Sorting-based decision-making can lead to discriminatory pricing, biased loan approvals, and digital redlining. Users from marginalized communities may receive higher prices, lower credit scores, or restricted access based on proxies like zip codes.

Transformative Effects:

Sorting algorithms do not just organize information—they actively shape social perceptions. Newsfeeds, content recommendations, and financial forecasting models** restructure digital experiences, often prioritizing **engagement over accuracy.

Traceability:

As sorting algorithms become more autonomous, assigning responsibility** for their outcomes becomes increasingly complex. In fields like high-frequency trading (HFT) and automated content moderation**, unintended consequences can emerge without clear human oversight.

Conclusion:

Sorting algorithms are no longer neutral tools—they embed values, biases, and societal structures. Ethical algorithm design requires:

  • Transparency: Ensuring explainability in ranking mechanisms.
  • Fairness: Implementing bias-detection and fairness-aware sorting.
  • Accountability: Establishing regulatory frameworks to mitigate harm.

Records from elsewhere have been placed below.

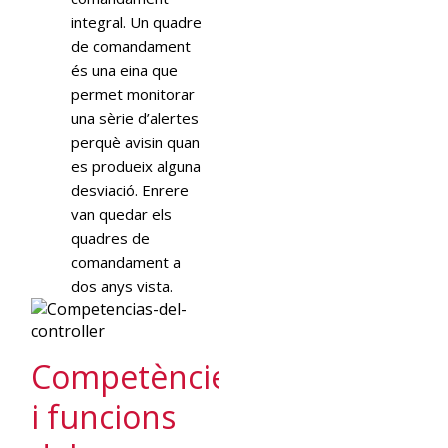
integral. Un quadre
de comandament
és una eina que
permet monitorar
una sèrie d’alertes
perquè avisin quan
es produeix alguna
desviació. Enrere
van quedar els
quadres de
comandament a
dos anys vista.
Competències
i funcions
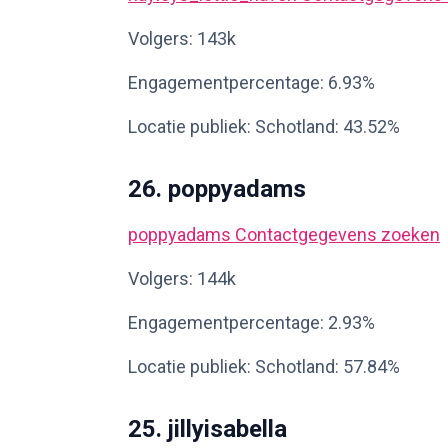
Volgers: 143k
Engagementpercentage: 6.93%
Locatie publiek: Schotland: 43.52%
26. poppyadams
poppyadams
Contactgegevens zoeken
Volgers: 144k
Engagementpercentage: 2.93%
Locatie publiek: Schotland: 57.84%
25. jillyisabella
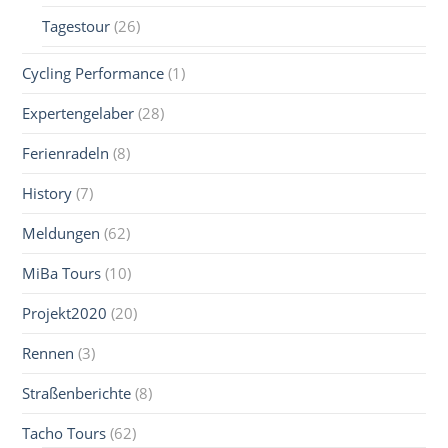
Tagestour
(26)
Cycling Performance
(1)
Expertengelaber
(28)
Ferienradeln
(8)
History
(7)
Meldungen
(62)
MiBa Tours
(10)
Projekt2020
(20)
Rennen
(3)
Straßenberichte
(8)
Tacho Tours
(62)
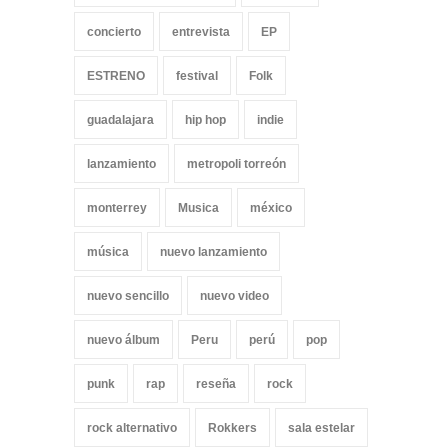
concierto
entrevista
EP
ESTRENO
festival
Folk
guadalajara
hip hop
indie
lanzamiento
metropoli torreón
monterrey
Musica
méxico
música
nuevo lanzamiento
nuevo sencillo
nuevo video
nuevo álbum
Peru
perú
pop
punk
rap
reseña
rock
rock alternativo
Rokkers
sala estelar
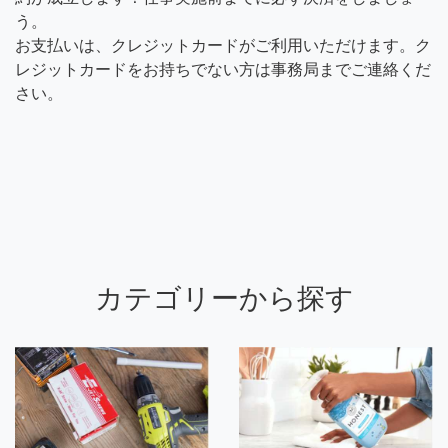
う。
お支払いは、クレジットカードがご利用いただけます。ク
レジットカードをお持ちでない方は事務局までご連絡くだ
さい。
カテゴリーから探す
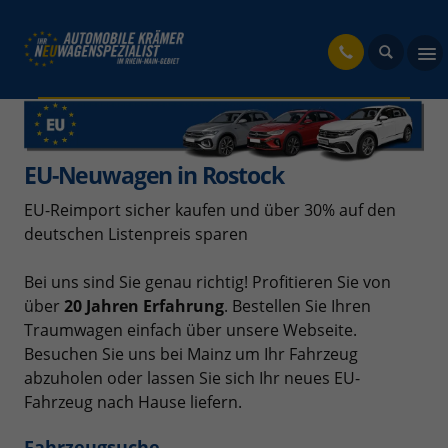
fahrzeug
EU-Neuwagen in Rostock
EU-Reimport sicher kaufen und über 30% auf den
deutschen Listenpreis sparen
Bei uns sind Sie genau richtig! Profitieren Sie von
über
20 Jahren Erfahrung
. Bestellen Sie Ihren
Traumwagen einfach über unsere Webseite.
Besuchen Sie uns bei Mainz um Ihr Fahrzeug
abzuholen oder lassen Sie sich Ihr neues EU-
Fahrzeug nach Hause liefern.
Fahrzeugsuche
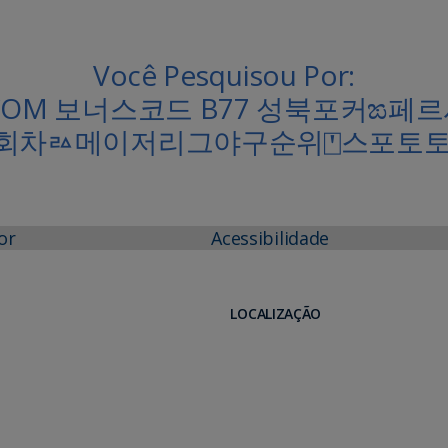
Você Pesquisou Por:
.COM 보너스코드 B77 성북포커
9회차ㅬ메이저리그야구순위⍞스포토토/
or
Acessibilidade
LOCALIZAÇÃO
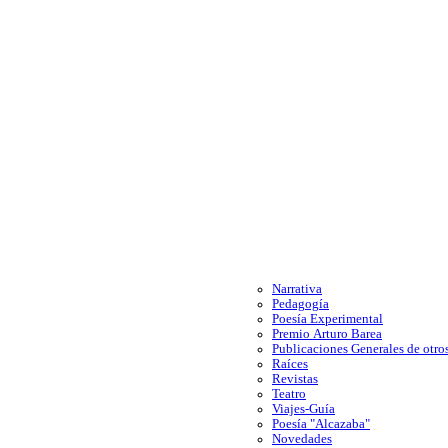
Narrativa
Pedagogía
Poesía Experimental
Premio Arturo Barea
Publicaciones Generales de otros
Raíces
Revistas
Teatro
Viajes-Guía
Poesía "Alcazaba"
Novedades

As sorting continues to shape digital experiences, balancing efficiency with ethical responsibility remains a crucial challenge for developers, researchers, and policymakers.

Discussion Questions:

  1. Mergesort was developed in 1945, during a time when computational advancements were increasingly applied to military and intelligence operations. Sorting algorithms like Mergesort helped improve the efficiency of war-related computations, including ballistic trajectory calculations, cryptographic analysis, and logistical planning. What are the ethical implications of using sorting algorithms in warfare? Should scientists and engineers be held accountable for how their algorithms are used?
  2. While Quicksort and Mergesort are primarily designed for efficiency, their application in real-world systems can raise ethical concerns. Select one of the six key ethical issues (inconclusive evidence, inscrutable evidence, misguided evidence, unfair outcomes, transformative effects, or traceability). How might this ethical concern manifest in a system that relies on Quicksort or Mergesort—such as credit scoring, hiring algorithms, or social media ranking? Discuss the potential harms, biases, or unintended consequences that could emerge. What steps could be taken to improve the ethical transparency and fairness of sorting-based decisions?